The best part about directing is watching the seeds of pre-production come to life. I do love the process: collaborating with creatives, putting together a great cast, working with set designers and art department, and developing a shot list with a cinematographer is always fun. But to be on set and see all those elements that, for weeks or months, only existed as abstract written ideas come together is incredible. It’s like your favorite birthday party and your best recurring, non-sexual dream all happening at once.

4) What is the worst part of being a director?
The worst part of being a director is the night after a shoot day. Once I’m off set I start thinking back on everything we shot that day and I begin to panic. Did I get all the coverage I need? Were the performances believable? Should I have shot that closeup that we decided to cut because we ran out of time? That anxiety after shooting and before I see an edit is just terrible.

5) What is your current career focus: commercials & branded content, TV, movies? Do you plan to specialize in a particular genre—comedy, drama, visual effects, etc.?
Right now I’m focused on commercials and branded content. I’m working on a few potential pieces for TV, so we’ll see how that goes. I specialize in comedy, but I dabble in documentary the occasional dramatic piece as well.

6) Have you a mentor and if so, who is that person (or persons) and what has been the lesson learned from that mentoring which resonates most with you?
I never really had a mentor. I’ve learned a lot from so many different people, from my first video production teacher in high school to my screenwriting college professor in college, family, friends, and artists I admire. One of the best lessons I received was from a cousin who emailed with me after I graduated college and was trying to figure out what I should do. She reminded me that I have to create, not out of obligation, but out of the need to create. It’s a necessity that I can’t live without.

7) Who is your favorite director and why?
Currently my favorite director is Andrei Tarkovsky. I just discovered his films this year and I was blown away by his style. He approaches filmmaking like no other director. His book Sculpting in Time gave me a whole new perspective on directing: crafting performance scene by scene, the idea of shots having their own internal rhythm that dictates editing, his use of music, and the way his camera explores and reveals space.
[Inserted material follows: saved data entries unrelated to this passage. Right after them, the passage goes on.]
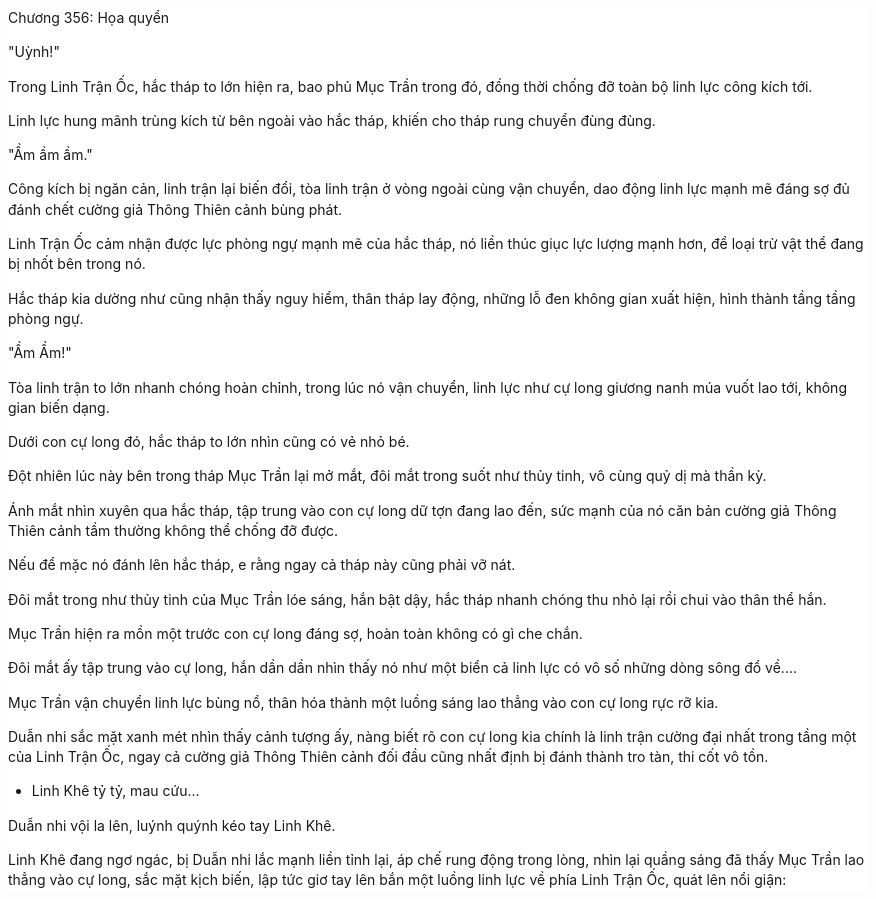 




Chương 356: Họa quyển


"Uỳnh!"

Trong Linh Trận Ốc, hắc tháp to lớn hiện ra, bao phủ Mục Trần trong đó, đồng thời chống đỡ toàn bộ linh lực công kích tới.

Linh lực hung mãnh trùng kích từ bên ngoài vào hắc tháp, khiến cho tháp rung chuyển đùng đùng.

"Ầm ầm ầm."

Công kích bị ngăn cản, linh trận lại biến đổi, tòa linh trận ở vòng ngoài cùng vận chuyển, dao động linh lực mạnh mẽ đáng sợ đủ đánh chết cường giả Thông Thiên cảnh bùng phát.

Linh Trận Ốc cảm nhận được lực phòng ngự mạnh mẽ của hắc tháp, nó liền thúc giục lực lượng mạnh hơn, để loại trừ vật thể đang bị nhốt bên trong nó.

Hắc tháp kia dường như cũng nhận thấy nguy hiểm, thân tháp lay động, những lỗ đen không gian xuất hiện, hình thành tầng tầng phòng ngự.

"Ầm Ầm!"

Tòa linh trận to lớn nhanh chóng hoàn chỉnh, trong lúc nó vận chuyển, linh lực như cự long giương nanh múa vuốt lao tới, không gian biến dạng.

Dưới con cự long đó, hắc tháp to lớn nhìn cũng có vẻ nhỏ bé.

Đột nhiên lúc này bên trong tháp Mục Trần lại mở mắt, đôi mắt trong suốt như thủy tinh, vô cùng quỷ dị mà thần kỳ.

Ánh mắt nhìn xuyên qua hắc tháp, tập trung vào con cự long dữ tợn đang lao đến, sức mạnh của nó căn bản cường giả Thông Thiên cảnh tầm thường không thể chống đỡ được.

Nếu để mặc nó đánh lên hắc tháp, e rằng ngay cả tháp này cũng phải vỡ nát.

Đôi mắt trong như thủy tinh của Mục Trần lóe sáng, hắn bật dậy, hắc tháp nhanh chóng thu nhỏ lại rồi chui vào thân thể hắn.

Mục Trần hiện ra mồn một trước con cự long đáng sợ, hoàn toàn không có gì che chắn.

Đôi mắt ấy tập trung vào cự long, hắn dần dần nhìn thấy nó như một biển cả linh lực có vô số những dòng sông đổ về....

Mục Trần vận chuyển linh lực bùng nổ, thân hóa thành một luồng sáng lao thẳng vào con cự long rực rỡ kia.

Duẫn nhi sắc mặt xanh mét nhìn thấy cảnh tượng ấy, nàng biết rõ con cự long kia chính là linh trận cường đại nhất trong tầng một của Linh Trận Ốc, ngay cả cường giả Thông Thiên cảnh đối đầu cũng nhất định bị đánh thành tro tàn, thi cốt vô tồn.

- Linh Khê tỷ tỷ, mau cứu...

Duẫn nhi vội la lên, luýnh quýnh kéo tay Linh Khê.

Linh Khê đang ngơ ngác, bị Duẫn nhi lắc mạnh liền tỉnh lại, áp chế rung động trong lòng, nhìn lại quầng sáng đã thấy Mục Trần lao thẳng vào cự long, sắc mặt kịch biến, lập tức giơ tay lên bắn một luồng linh lực về phía Linh Trận Ốc, quát lên nổi giận:
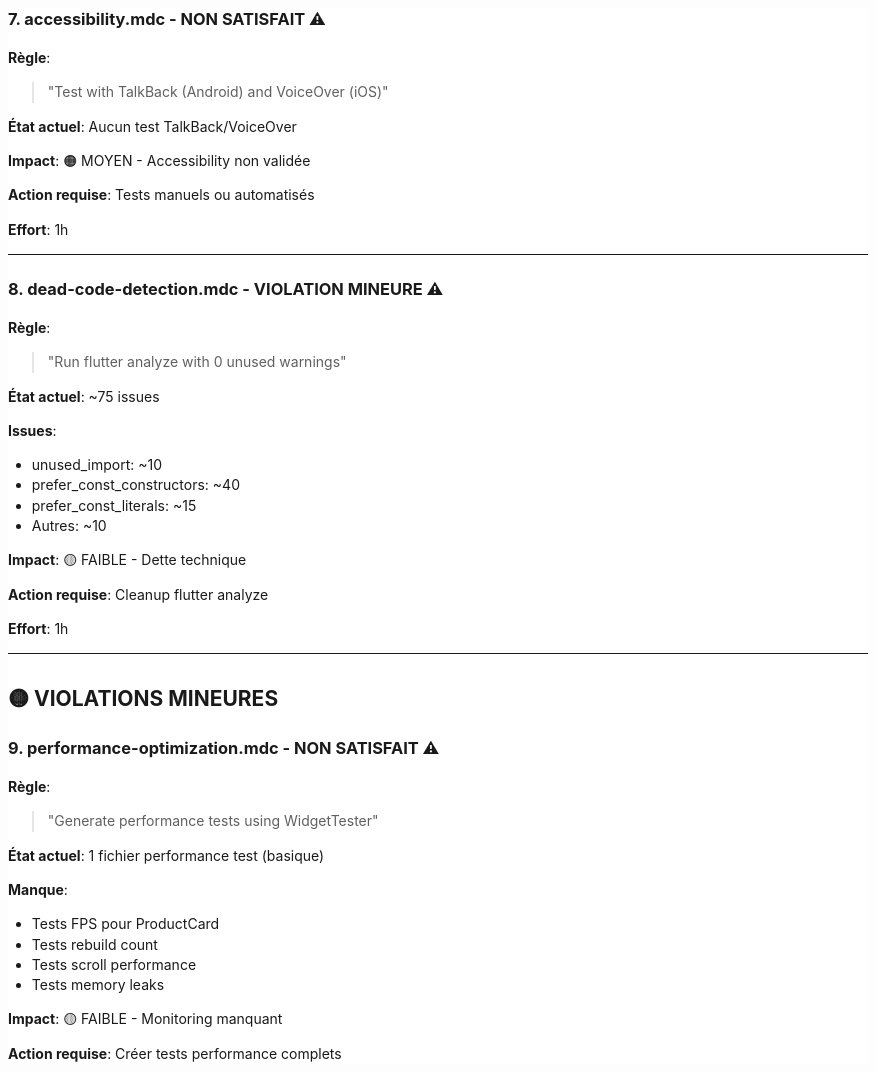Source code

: 
### 7. accessibility.mdc - NON SATISFAIT ⚠️

**Règle**:

> "Test with TalkBack (Android) and VoiceOver (iOS)"

**État actuel**: Aucun test TalkBack/VoiceOver

**Impact**: 🟠 MOYEN - Accessibility non validée

**Action requise**: Tests manuels ou automatisés

**Effort**: 1h

---

### 8. dead-code-detection.mdc - VIOLATION MINEURE ⚠️

**Règle**:

> "Run flutter analyze with 0 unused warnings"

**État actuel**: ~75 issues

**Issues**:

- unused_import: ~10
- prefer_const_constructors: ~40
- prefer_const_literals: ~15
- Autres: ~10

**Impact**: 🟡 FAIBLE - Dette technique

**Action requise**: Cleanup flutter analyze

**Effort**: 1h

---

## 🟡 VIOLATIONS MINEURES

### 9. performance-optimization.mdc - NON SATISFAIT ⚠️

**Règle**:

> "Generate performance tests using WidgetTester"

**État actuel**: 1 fichier performance test (basique)

**Manque**:

- Tests FPS pour ProductCard
- Tests rebuild count
- Tests scroll performance
- Tests memory leaks

**Impact**: 🟡 FAIBLE - Monitoring manquant

**Action requise**: Créer tests performance complets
8) What is your favorite movie? Your favorite commercial or branded content?
If I had to pick one movie, I’d say Ran by Kurosawa. Favorite comedy would probably be The Royal Tenenbaums. For commercials, I’ve always had a soft spot for the Starburst Berries and Cream commercial. I also love the K-Swiss Kenny Powers series.

9) Tell use about your background (i.e. Where did you grow up? Past jobs?)
I was born in Hawaii and grew up in Arizona, save for one strange year my family lived in Louisiana. I’ve held jobs as a park recreation leader, a barista, a front desk clerk at a hotel, and a day-long stint as a door-to-door salesman.